Although this script can be run on the main node if the ML procedure is not computationally demanding, we recommend to use one child computational node. For example, we used the example script and grid engine as following:
qsub ${ml_atomate_path}/example_stam_m_2023/d1_priority_setter_blox.zsh
After a while, this script generates a logfile named priority_{date}.log. After the log file outputs "Waiting for new acquired properties, sleeping XX sec...", start high-throughput calculations by using the qlaunch command.
qlaunch -r rapidfire
If the qlaunch command will run for a long time, the nohup command and background job may be useful.
By customizing the example scripts, you can change the candidate substances, first-principles calculation methods and workflows, descriptors for machine learning and target range if you use PTR.
Detailed documents for Pymatgen, Matminer and Atomate are available from the following URLs.
https://hackingmaterials.lbl.gov/matminer/
This package is distributed under GNU General Public License version 3 (GPL v3) or later. We hope that you cite the following reference when you use ML-atomate code or data of example run (i.e. data placed in example_stam_m_2023/paper_result. This result is same as the data written in the following paper.):
A. Takahashi, K. Terayama, Y. Kumagai, R. Tamura and F. Oba "Fully Autonomous Materials Screening Methodology Combining First-Principles Calculations, Machine Learning and High-Performance Computing System" (Science and Technology of Advanced Materials: Methods, https://doi.org/10.1080/27660400.2023.2261834)
This code is based on atomate library.
[1] Mathew K, Montoya JH, Faghaninia A, et al., Atomate: A high-level interface to generate, execute, and analyze computational materials science workflows.

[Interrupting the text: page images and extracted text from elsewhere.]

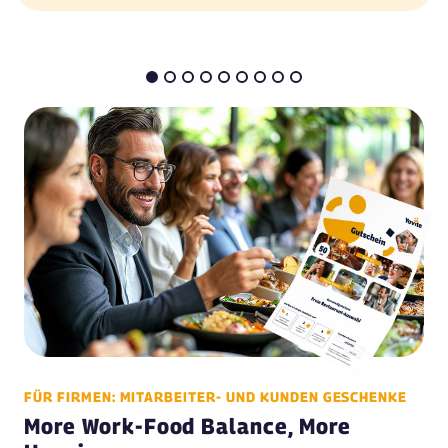
FÜR FIRMEN: MITARBEITER- UND KUNDEN GESCHENKE
More Work-Food Balance, More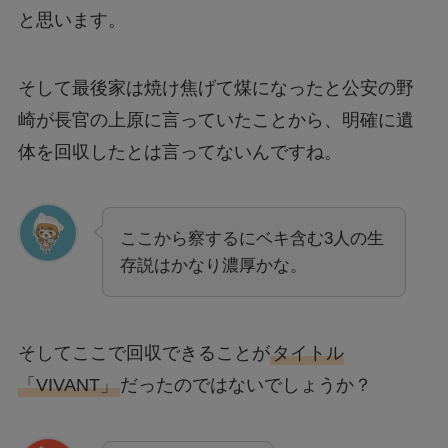
と思います。
そして最後家は焼け焦げて煤になったと公安の野
崎が長官の上原に言っていたことから、明確に遺
体を回収したとは言ってないんですね。
ここから察するにベキ含む3人の生
存説はかなり濃厚かな。
そしてここで回収できることが
タイトル
「VIVANT」
だったのではないでしょうか？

Comput
Mater Sci. 2017;139:140–152.
To use BLOX, this code employs Random Forest method implemented in scikit-learn and BLOX code implemented by Prof. Terayama. (https://github.com/tsudalab/BLOX):
[2] Breiman L., Random Forests. Mach Learn. 2001;45:5–32.
[3] Breiman L., Statistical Modeling: The Two Cultures (with comments and a
rejoinder by the author). Statist Sci. 2001;16(3):199–231.
[4] Pedregosa F, Varoquaux G, Gramfort A, et al., Scikit-learn: Machine Learning in
Python. J Mach Learn Res. 2011;12:2825–2830.
[5] Terayama K, Sumita M, Tamura R, et al., Pushing property limits in materials
discovery via boundless objective-free exploration. Chem Sci. 2020;11:5959–5968.
To use PTR, this code employs Gaussian process implemented by PHYSBO code. (https://github.com/issp-center-dev/PHYSBO):
[6] Motoyama Y, Tamura R, Yoshimi K et al., “Bayesian optimization package: PHYSBO” Computer Physics Communications Volume 278, September 2022, 108405.
[7] Kishio T, Kaneko H, Funatsu K., Strategic parameter search method based on
prediction errors and data density for efficient product design, Chemom Intell Lab
Syst. 2013;127:70–79.
[8] Tsukada Y, Takeno S, Karasuyama M, et al., Estimation of material parameters
based on precipitate shape: efficient identification of low-error region with
Gaussian process modelling. Sci Rep. 2019;9:15794.
[9] Iwama R, Kaneko H., Design of ethylene oxide production process based on
adaptive design of experiments and Bayesian optimization. J Adv Manuf Process.
2021;3:e10085.
And if you use example scripts, you should cite these papers:
Poscars are retrieved by Materials Project.
[10] Jain A, Ong SP, Hautier G, et al., Commentary: The Materials Project: A materials
genome approach to accelerating materials innovation. APL Mater. 2013;1:011002.
Descriptors are generated by matminer code
[11] Ward L, Dunn A, Faghaninia A, et al., Matminer: An open source toolkit for
materials data mining. Comput. Mater. Sci. 2018;152:60–69.
Note that to use most of the descriptors the appropriate reference, which is implemented in Featurizer class as "citations", should be cited.